- _DOCUMENT EXTRACT_:
= = = = = = =

Course Specification
CSCE310 Course Specification
Catalog Description:
[IS] Theoretical concepts with programming assignments.Algorithm analysis, asymptotic notation, and solving recurrence relations. Basic data structures (linked-lists, stacks, queues). Advanced data structures and their associated algorithms, heaps, priority queues, hash tables, trees, binary search trees, and graphs. Advanced sorting algorithms, and algorithmic techniques, randomization, divide and conquer, greedy algorithms, dynamic programming, and distributed algorithms. Introduction to computability and NP-completeness.
Current Course Homepage:
http://www.cse.unl.edu/~ylu/csce310f05/index.htmTextbook(s) and/or Other Required Materials:
- Anany Levitin, The Design and Analysis of Algorithms, supplemented as necessary with handouts.
Prerequisites by Topic:
- Mastery of data structures and operations for lists, stacks, queues, trees, graphs. Abstract data types. Discrete mathematics topics including induction and recursion, set theory, elementary combinatorics, elementary graph theory.
- Familiarity with recursive algorithms and recurrence relations.
- Exposure to complexity analysis.
Course Objectives:
- Mastery of algorithmic approaches including greedy method and divide-and-conquer. A variety of common algorithms for searching and sorting, hashing, heaps; DFS, BFS, and other elementary algorithms on trees and graphs. Theoretic and empirical complexity analysis, including solving summations and recurrences.
- Familiarity with problems on graphs and advanced graph algorithms; algorithm correctness.
- Exposure to dynamic programming, NP Completeness, decidability.

= = = = = = =

- _DATA TO EXAMINE_:
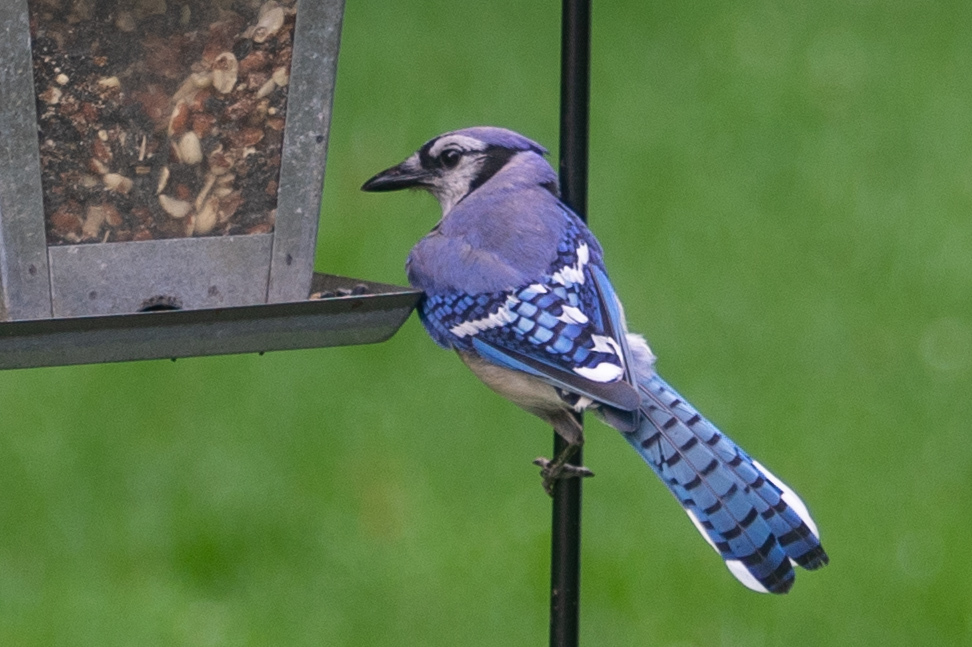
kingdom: Animalia
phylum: Chordata
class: Aves
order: Passeriformes
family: Corvidae
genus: Cyanocitta
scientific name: Cyanocitta cristata
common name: Blue jay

= = = = = = =

- _BRIEF 1_: Duplicate the stretch of the CSCE310 course specification from "- Exposure to complexity" through "summations and recurrences.".
- _BRIEF 2_: In the CSCE310 course specification, rewrite the course objective beginning "Mastery of algorithmic approaches" as a short bulleted list that keeps its main facts.
- _BRIEF 3_: Supply the next part of the CSCE310 course specification, picking up after its final line.

- _RESULT 1_:
- Exposure to complexity analysis.
Course Objectives:
- Mastery of algorithmic approaches including greedy method and divide-and-conquer. A variety of common algorithms for searching and sorting, hashing, heaps; DFS, BFS, and other elementary algorithms on trees and graphs. Theoretic and empirical complexity analysis, including solving summations and recurrences.

- _RESULT 2_:
- Mastery of algorithmic approaches, including the greedy method and divide-and-conquer
- Common algorithms for searching, sorting, hashing and heaps
- DFS, BFS and other elementary algorithms on trees and graphs
- Theoretic and empirical complexity analysis, including solving summations and recurrences

- _RESULT 3_:
Topics Covered:
It is expected that specific algorithms, problem solving techniques, and complexity analysis will be taught as text book topics and strongly reinforced with substantial theoretical and programming assignments, including theoretical and empirical analyses of complexity. "Mastery" implies ability to apply the knowledge gained in innovative and novel ways. This requires practice.- Algorithm analysis and asymptotic notation, revisiting selection sort and bubble sort from CSCE 156 as examples.
- Solving recurrences: A variety of methods including the master method.
- Heaps and priority queues, heapsort.
- ?(n log n) lower bound for sorting; radix sort.
- Hashing and hash tables.
- Search trees: eg. binary search trees, balanced search trees.
- Graph algorithms: DFS, BFS, LBFS, applications to topological sort and strongly connected components, spanning trees.
- Divide-and-conquer algorithms: merge sort, quick sort, closest pair of points, binary searching of a sorted list (from CSCE 156).
- Greedy algorithms: Greedy choice and optimal substructure properties, e.g. fractional knapsack, Huffman codes, MST.
- Introduction to dynamic programming: optimal substructure property, shortest paths algorithms, 0-1 knapsack problem.
- Basic string matching algorithms.
- Introduction to NP-Completeness, and decidability.